Tripp is still reading poetry when there is another knock at the door. One German pulls in the other German who is still unconscious. There is a babble of German explanations. ‘He was trying to mend the car,’ the actress explains, ‘and it ran away from him.’

‘I’ll ring up the garage,’ Tripp says. He goes in an alcove, where nobody has seen the telephone.

They prepare to knock him out. ‘Wrong number,’ he says furiously. ‘It’s the police.’

When he puts down the receiver again they knock him out.

6

MR TRIPP HAS
not returned home for some days. Cobb and Miss Jixon are worried. Mrs Tripp is furious but finds consolation.

Tripp comes to himself inside the German Embassy. Enormous pressure is put on him to betray his organization, but he has no organization to betray.

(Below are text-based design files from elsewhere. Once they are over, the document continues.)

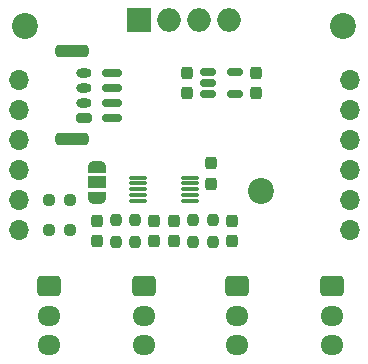
<source format=gts>
G04 #@! TF.GenerationSoftware,KiCad,Pcbnew,7.0.1*
G04 #@! TF.CreationDate,2023-07-15T19:28:20+02:00*
G04 #@! TF.ProjectId,ADS1115_POTENTIOMETER,41445331-3131-4355-9f50-4f54454e5449,1*
G04 #@! TF.SameCoordinates,Original*
G04 #@! TF.FileFunction,Soldermask,Top*
G04 #@! TF.FilePolarity,Negative*
%FSLAX46Y46*%
G04 Gerber Fmt 4.6, Leading zero omitted, Abs format (unit mm)*
G04 Created by KiCad (PCBNEW 7.0.1) date 2023-07-15 19:28:20*
%MOMM*%
%LPD*%
G01*
G04 APERTURE LIST*
G04 Aperture macros list*
%AMRoundRect*
0 Rectangle with rounded corners*
0 $1 Rounding radius*
0 $2 $3 $4 $5 $6 $7 $8 $9 X,Y pos of 4 corners*
0 Add a 4 corners polygon primitive as box body*
4,1,4,$2,$3,$4,$5,$6,$7,$8,$9,$2,$3,0*
0 Add four circle primitives for the rounded corners*
1,1,$1+$1,$2,$3*
1,1,$1+$1,$4,$5*
1,1,$1+$1,$6,$7*
1,1,$1+$1,$8,$9*
0 Add four rect primitives between the rounded corners*
20,1,$1+$1,$2,$3,$4,$5,0*
20,1,$1+$1,$4,$5,$6,$7,0*
20,1,$1+$1,$6,$7,$8,$9,0*
20,1,$1+$1,$8,$9,$2,$3,0*%
%AMFreePoly0*
4,1,19,0.550000,-0.750000,0.000000,-0.750000,0.000000,-0.744911,-0.071157,-0.744911,-0.207708,-0.704816,-0.327430,-0.627875,-0.420627,-0.520320,-0.479746,-0.390866,-0.500000,-0.250000,-0.500000,0.250000,-0.479746,0.390866,-0.420627,0.520320,-0.327430,0.627875,-0.207708,0.704816,-0.071157,0.744911,0.000000,0.744911,0.000000,0.750000,0.550000,0.750000,0.550000,-0.750000,0.550000,-0.750000,
$1*%
%AMFreePoly1*
4,1,19,0.000000,0.744911,0.071157,0.744911,0.207708,0.704816,0.327430,0.627875,0.420627,0.520320,0.479746,0.390866,0.500000,0.250000,0.500000,-0.250000,0.479746,-0.390866,0.420627,-0.520320,0.327430,-0.627875,0.207708,-0.704816,0.071157,-0.744911,0.000000,-0.744911,0.000000,-0.750000,-0.550000,-0.750000,-0.550000,0.750000,0.000000,0.750000,0.000000,0.744911,0.000000,0.744911,
$1*%
G04 Aperture macros list end*
%ADD10RoundRect,0.237500X-0.237500X0.300000X-0.237500X-0.300000X0.237500X-0.300000X0.237500X0.300000X0*%
%ADD11C,2.200000*%
%ADD12RoundRect,0.250000X-0.725000X0.600000X-0.725000X-0.600000X0.725000X-0.600000X0.725000X0.600000X0*%
%ADD13O,1.950000X1.700000*%
%ADD14RoundRect,0.237500X0.250000X0.237500X-0.250000X0.237500X-0.250000X-0.237500X0.250000X-0.237500X0*%
%ADD15RoundRect,0.075000X-0.650000X-0.075000X0.650000X-0.075000X0.650000X0.075000X-0.650000X0.075000X0*%
%ADD16RoundRect,0.237500X-0.237500X0.250000X-0.237500X-0.250000X0.237500X-0.250000X0.237500X0.250000X0*%
%ADD17RoundRect,0.237500X0.237500X-0.300000X0.237500X0.300000X-0.237500X0.300000X-0.237500X-0.300000X0*%
%ADD18FreePoly0,270.000000*%
%ADD19R,1.500000X1.000000*%
%ADD20FreePoly1,270.000000*%
%ADD21RoundRect,0.150000X-0.512500X-0.150000X0.512500X-0.150000X0.512500X0.150000X-0.512500X0.150000X0*%
%ADD22R,2.000000X2.000000*%
%ADD23O,2.000000X2.000000*%
%ADD24O,1.700000X1.700000*%
%ADD25RoundRect,0.200000X0.450000X-0.200000X0.450000X0.200000X-0.450000X0.200000X-0.450000X-0.200000X0*%
%ADD26RoundRect,0.150000X0.700000X-0.150000X0.700000X0.150000X-0.700000X0.150000X-0.700000X-0.150000X0*%
%ADD27O,1.300000X0.800000*%
%ADD28RoundRect,0.250000X1.150000X-0.250000X1.150000X0.250000X-1.150000X0.250000X-1.150000X-0.250000X0*%
G04 APERTURE END LIST*
D10*
X103045452Y-65322865D03*
X103045452Y-67047865D03*
X110007952Y-52785365D03*
X110007952Y-54510365D03*
X104132952Y-52785365D03*
X104132952Y-54510365D03*
D11*
X90395452Y-48810365D03*
X117395452Y-48810365D03*
D12*
X108395452Y-70860365D03*
D13*
X108395452Y-73360365D03*
X108395452Y-75860365D03*
D14*
X94282952Y-63585365D03*
X92457952Y-63585365D03*
D15*
X100020452Y-61660365D03*
X100020452Y-62160365D03*
X100020452Y-62660365D03*
X100020452Y-63160365D03*
X100020452Y-63660365D03*
X104420452Y-63660365D03*
X104420452Y-63160365D03*
X104420452Y-62660365D03*
X104420452Y-62160365D03*
X104420452Y-61660365D03*
D16*
X106315452Y-65272865D03*
X106315452Y-67097865D03*
D14*
X94282952Y-66135365D03*
X92457952Y-66135365D03*
D17*
X106220452Y-62172865D03*
X106220452Y-60447865D03*
D18*
X96562952Y-60760365D03*
D19*
X96562952Y-62060365D03*
D20*
X96562952Y-63360365D03*
D21*
X105945452Y-52685365D03*
X105945452Y-53635365D03*
X105945452Y-54585365D03*
X108220452Y-54585365D03*
X108220452Y-52685365D03*
D12*
X100470452Y-70860365D03*
D13*
X100470452Y-73360365D03*
X100470452Y-75860365D03*
D12*
X92470452Y-70860365D03*
D13*
X92470452Y-73360365D03*
X92470452Y-75860365D03*
D11*
X110407952Y-62817865D03*
D22*
X100097952Y-48355365D03*
D23*
X102637952Y-48355365D03*
D24*
X89907952Y-53435365D03*
X89907952Y-55975365D03*
X89907952Y-58515365D03*
X89907952Y-61055365D03*
X89907952Y-63595365D03*
X89907952Y-66135365D03*
X117907952Y-66135365D03*
X117907952Y-63595365D03*
X117907952Y-61055365D03*
X117907952Y-58515365D03*
X117907952Y-55975365D03*
X117907952Y-53435365D03*
D23*
X105177952Y-48355365D03*
X107717952Y-48355365D03*
D10*
X107945452Y-65322865D03*
X107945452Y-67047865D03*
X101395452Y-65322865D03*
X101395452Y-67047865D03*
D16*
X98145452Y-65272865D03*
X98145452Y-67097865D03*
D12*
X116395452Y-70860365D03*
D13*
X116395452Y-73360365D03*
X116395452Y-75860365D03*
D10*
X96520452Y-65322865D03*
X96520452Y-67047865D03*
D16*
X99770452Y-65272865D03*
X99770452Y-67097865D03*
D25*
X95395452Y-56585365D03*
D26*
X97795452Y-56585365D03*
D27*
X95395452Y-55335365D03*
D26*
X97795452Y-55335365D03*
D27*
X95395452Y-54085365D03*
D26*
X97795452Y-54085365D03*
D27*
X95395452Y-52835365D03*
D26*
X97795452Y-52835365D03*
D28*
X94445452Y-58435365D03*
X94445452Y-50985365D03*
D16*
X104695452Y-65272865D03*
X104695452Y-67097865D03*
M02*

</source>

The threat forcibly resolves itself into this: either he will remain a prisoner in the Embassy until war starts, when he will be handed to the Gestapo as a spy, or he will send a message for them—containing false information carefully devised to discredit him—to London and then in due course he will be released. They show him films of concentration camps, they keep him from sleeping: he is shut up in a cell with the sentimental German, now disgraced, who wakes him whenever he tries to sleep and reproves him for betraying his wife.

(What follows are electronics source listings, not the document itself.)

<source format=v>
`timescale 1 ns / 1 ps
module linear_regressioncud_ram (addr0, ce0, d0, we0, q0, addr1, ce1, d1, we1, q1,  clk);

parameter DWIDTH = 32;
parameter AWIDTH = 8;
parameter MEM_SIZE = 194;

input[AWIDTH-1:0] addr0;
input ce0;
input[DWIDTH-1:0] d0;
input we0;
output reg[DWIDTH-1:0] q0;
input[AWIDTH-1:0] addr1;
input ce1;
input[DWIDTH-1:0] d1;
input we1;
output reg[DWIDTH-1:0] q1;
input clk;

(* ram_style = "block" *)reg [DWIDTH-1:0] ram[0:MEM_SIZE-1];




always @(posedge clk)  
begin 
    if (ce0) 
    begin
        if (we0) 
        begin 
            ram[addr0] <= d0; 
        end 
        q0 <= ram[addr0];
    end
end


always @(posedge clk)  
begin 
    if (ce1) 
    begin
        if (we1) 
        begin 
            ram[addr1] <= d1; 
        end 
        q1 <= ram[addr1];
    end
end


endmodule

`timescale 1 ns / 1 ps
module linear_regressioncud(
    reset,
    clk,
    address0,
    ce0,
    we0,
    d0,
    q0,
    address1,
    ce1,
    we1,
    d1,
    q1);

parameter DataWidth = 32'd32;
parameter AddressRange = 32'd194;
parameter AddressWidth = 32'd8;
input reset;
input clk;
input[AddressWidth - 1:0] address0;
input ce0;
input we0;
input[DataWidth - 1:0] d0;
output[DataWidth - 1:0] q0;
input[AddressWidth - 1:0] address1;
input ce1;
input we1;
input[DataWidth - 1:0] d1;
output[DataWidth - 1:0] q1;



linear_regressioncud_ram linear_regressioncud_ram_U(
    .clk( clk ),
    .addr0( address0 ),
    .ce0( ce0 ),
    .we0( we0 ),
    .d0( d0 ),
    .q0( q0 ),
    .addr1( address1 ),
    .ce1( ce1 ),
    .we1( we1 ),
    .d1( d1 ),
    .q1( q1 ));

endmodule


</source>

The German Ambassador, in collaboration with the Military Attaché, plans out the message for him to send. On one sheet the Military Attaché notes the facts to be concealed: the date of invasion; number of divisions etc. On the other they note the lies to be
revealed
. A breeze from the open window whips the papers around. The wrong notes (that is to say the true notes) are handed to Tripp to write in secret ink. Tripp gives way. To send one more message of false information seems a small price to pay.

To make all secure and ensure that no Tripp message will ever be believed again, the Germans instruct the Chief of Police to go to the British Ambassador and expose Tripp’s dealings with him—the invented messages which he used to show to the Germans before transmitting them. He gives the impression that Tripp knew that the Germans saw them.